It is by one Naomi Oreskes, and was published in Nature last December, and it has surprised those whom Sir David might describe as fringe individuals. Among them are eminent researchers who have discovered periods in history when the Earth was hotter, even with lower levels of carbon dioxide than in today's atmosphere, and other scientists who believe that solar activity is the biggest cause of recent climate change.
These people are not nutcases, nor are they in thrall to the oil companies (even if they were, does anyone seriously believe that Big Oil wants to destroy the planet?). They are just as capable of doing serious science as those who take it as an article of faith that global warming is all our fault.
Six such individuals have just published a paper* arguing that cosmic ray intensity and variations in solar activity have been driving recent climate change. They even provide a testable hypothesis, predicting some modest cooling over the next couple of years, as cosmic ray activity increases cloud cover. Since the conventional - sorry, consensus - wisdom says we are on a rising temperature curve to disaster, a couple of cool years would deal a serious blow to the anthropogenists.
There is much more in Sir David's briefing paper that other experts could challenge. One of the more terrifying aspects of global warming is the threat of rising sea levels as the polar ice melts, and the oceans expand through rising temperatures, threatening the millions of people who live in places only a few feet above sea level.
Dramatic pictures of receding ice shelves in Antarctica seem to back this up, but a report in February to the Earth Observation summit in Brussels found that the ice masses there seem to be growing. Sea level does not appear to be rising; satellites can't detect any change, and low-lying islands such as Tuvalu are refusing to disappear beneath the waves.
As I said, this is a difficult subject, and it would be foolish to assume that everything will turn out fine, whatever we do. But that hardly justifies Draconian measures that will make us poorer, unless the scientific evidence is overwhelming. This was what the Inter-Governmental Panel on Climate Change was set up to do, and its findings form the basis for the Kyoto treaty. Yet a closer examination of the scientific case shows that what are now considered by the doomsayers to be firm forecasts of temperature rises are actually "scenarios" of what might happen on different assumptions.
There is a huge margin for error here, certainly enough to justify America's refusal to sign up to the treaty. It's fashionable to claim that George W. Bush has rejected Kyoto because he's too stupid to see the problem (and, of course, he's in thrall to Big Oil), but he can just as plausibly argue that the treaty is based on bad science.
Climate change is an important, perhaps vital, debate, but it remains just that. Warning of disaster has become a global industry, and the livelihoods of thousands of scientists depend on our being sufficiently spooked to keep funding the research. The worry is that many of these researchers have stopped being scientists and become campaigners instead. I do hope that the vice-president of the Royal Society is not one of them.

▸ **STUDY MATERIAL**:
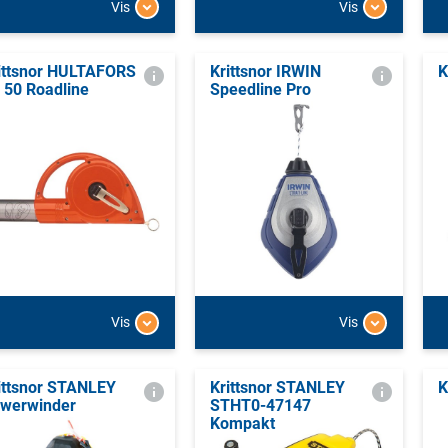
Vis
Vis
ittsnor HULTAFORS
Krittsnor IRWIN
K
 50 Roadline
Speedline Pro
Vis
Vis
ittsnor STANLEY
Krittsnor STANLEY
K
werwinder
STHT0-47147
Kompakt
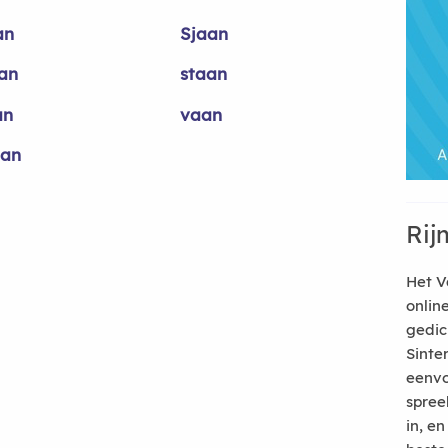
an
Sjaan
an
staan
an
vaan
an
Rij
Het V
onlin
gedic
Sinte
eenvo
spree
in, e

==

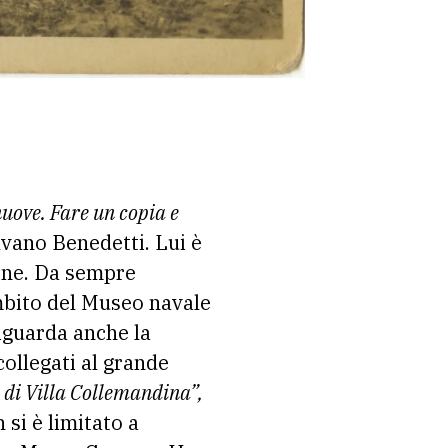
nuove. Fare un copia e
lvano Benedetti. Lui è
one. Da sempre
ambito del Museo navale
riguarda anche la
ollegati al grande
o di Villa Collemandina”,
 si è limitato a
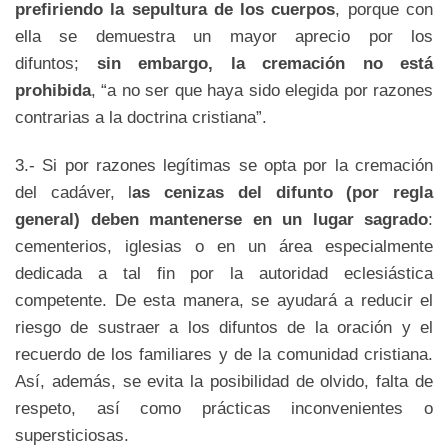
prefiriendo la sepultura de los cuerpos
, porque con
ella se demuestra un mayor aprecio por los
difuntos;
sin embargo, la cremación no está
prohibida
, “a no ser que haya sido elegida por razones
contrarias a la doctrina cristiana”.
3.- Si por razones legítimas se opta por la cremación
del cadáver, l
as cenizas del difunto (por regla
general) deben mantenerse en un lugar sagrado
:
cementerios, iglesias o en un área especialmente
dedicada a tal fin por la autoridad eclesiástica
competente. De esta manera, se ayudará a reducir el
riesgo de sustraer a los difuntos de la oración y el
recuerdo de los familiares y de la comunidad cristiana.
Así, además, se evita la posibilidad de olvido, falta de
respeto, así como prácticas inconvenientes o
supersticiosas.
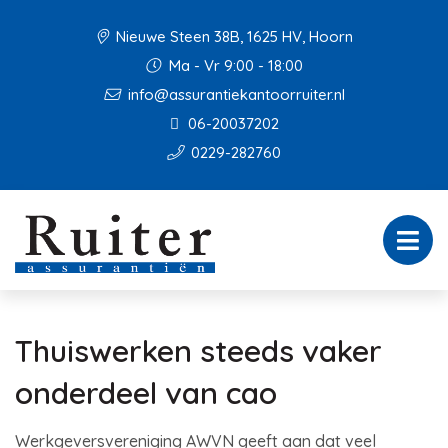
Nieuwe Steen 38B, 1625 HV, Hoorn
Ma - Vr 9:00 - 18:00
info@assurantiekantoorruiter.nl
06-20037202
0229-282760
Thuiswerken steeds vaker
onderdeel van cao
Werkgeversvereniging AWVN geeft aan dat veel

▸ **EXERCISE INSTRUCTIONS**:
1. In the entries, reproduce only the lines starting at the one containing "Nieuwe Steen 38B, 1625 HV, Hoorn" and ending at the one containing "Werkgeversvereniging AWVN geeft aan dat veel", replacing "cao" with "collectieve arbeidsovereenkomst" and leaving everything else unchanged.
2. Carry on the commentary on the climate change debate from its last sentence.

▸ **ANSWERS FOR THIS EXERCISE**:
1.
Nieuwe Steen 38B, 1625 HV, Hoorn
Ma - Vr 9:00 - 18:00
info@assurantiekantoorruiter.nl
06-20037202
0229-282760
Thuiswerken steeds vaker
onderdeel van collectieve arbeidsovereenkomst
Werkgeversvereniging AWVN geeft aan dat veel

2.
LMAO!!
Deep dark secret...
Outside of their narrow field of expertise, "scientists" seem to have a greater percentage of nut-cases than the general population.
Fortunately, I have lived long enough to see it first hand.
Also... follow the money.
The foulest word in my universe, where science and truth are concerned is...
'Grant'
"...other scientists who believe that solar activity is the biggest cause of recent climate change."
Count me among these...it's a big "duh"...what's the heat source? There is ample data showing the direct correlation.
In fact, the real scientists in the panel were livid, when they discovered that the clowns who put the summary together left out all the 'speculative' caveats on which the findings were based:
"In the early 1990s Lindzen was asked to contribute to the IPCC's 1995 report. At the time, he held (and still does) that untangling human influences from the natural variation of the global climate is next to impossible. When the report's summary came out, he was dismayed to read its conclusion: "The balance of evidence suggests that there is a discernible human influence on global climate." "That struck me as bizarre," he says. "Because without saying how much the effect was, the statement had no meaning. If it was discernible and very small, for instance, it would be no problem." Environmentalist Bill McKibbon referred to this phrase in an article in The Atlantic in May 1998: "The panel's 2,000 scientists, from every corner of the globe, summed up their findings in this dry but historic bit of understatement." In an angry letter, Lindzen wrote that the full report "takes great pains to point out that the statement has no implications for the magnitude of the effect, is dependent on the [dubious] assumption that natural variability obtained from [computer] models is the same as that in nature, and, even with these caveats, is largely a subjective matter."
A group consenting does not a truth make. It's equally possible to have a consensus about a lie.
...and speaking of grant, anyone know the total yearly grant outlay of federal/public/loose tax dollars/money out of your pocket and mine/for dubious and not so dubious stuff? Huh? I'm sure it is a mere pittance compared to the whole budget, but every little bit counts, like the millions put into making Ellsworth AFB look good to the BRAC. Why it looked so good it was selected to be on the closure list. I believe 15 Million was the low total for moving a freeway exit one half mile, to put three businesses out of business so as not to have them under the flight path to the active runway. That sort of grant.
No evidence is required.
We all MUST believe in Global Warming, but anyone who thinks Jonah got eaten by a big fish is frikkin' idiot. I see.
40 degrees in Ct and raining. I know its anecdotal and I 'know' that global warming is the cause of local cooling but this weather sucks.
But of course. As much rain and cold as we have had this spring, I have been utterly surprised at the lack of coverage of "Global Warming" up here in the NE. But I can wait, the first day the temp hits 90, global warming will be all the rage once again.
The article that is referenced is
Advances in Space Research, May 2005
"The IPCC was a UN document. Amazing that these guys could virtually steal Iraqi oil with one hand and then gripe about the effects of burning it on the other."
Isn't it though! An organization(representing corrupt governmemts from around the globe)with such "good intentions" as the UN being corrupt, who'd o' thunk it?
The Global Warming mantra survives because everywhere eventually has warm weather. And everywhere has days that are hotter than other days. Even winters have their warm days of unseasonable weather.
No wonder Global Cooling never caught on. It is always warm somewhere during the winter.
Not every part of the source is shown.